Monday, June 20, 2022

 Yet another post on Nowhere Road

(Still nowhere near completion)

For a month, the road sat in limbo. The glue dried, leaving a sort of perpetually damp sheen on the road. Not what I was looking for.

Before I could fix the look of the road, I worked on the scenery around the road, figuring the first step was to blend the road into the scenery.


The truck is store bought

I added an abandoned truck off a road fork and took the opportunity to weed up the scenery. [A friend of mine described her birthday dinner at a French restaurant as "Fat Forward". I've begun to think of scenery as "Weed Forward"].

Here come the weeds

I've always loved model railroading weeds. I think its because the Canadian suburbs are so orderly yet the scenery around train tracks is always the opposite.

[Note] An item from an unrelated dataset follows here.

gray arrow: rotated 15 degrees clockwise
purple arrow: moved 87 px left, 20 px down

My standard weed approach is base scenery first. Then random patches of grass followed by a few bushes.

I added black ballast around the switches since train crews would spend time there, restricting weed growth.





Look at that crisp track! Finally perfect ballast.

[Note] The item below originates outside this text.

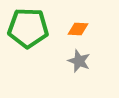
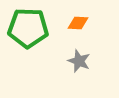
orange diamond: moved 6 px up
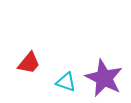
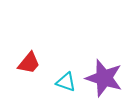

Placing weeds can be slow because of the layers approach and waiting for glue to dry after each step. But the crazy sounding thing is that I feel the slow pace helps one bond with said weed bed, thinking through the individual placement of grass, bushes, ground cover and other scenery. It sounds silly but it is true.

And with scenery added, the road did begin to look better. And I wasn't even done even though time had moved into March.

I'll close this post with a modified photo (a RS-18 switching a slab sided hopper) showing the subtle effect of the foreground grass:


Aw hell, here's a second one:



Here's a before from December 2021:



As June, Nowhere Road has reached 1/2 completion. The main part of the road is complete but I need to fill in the other side.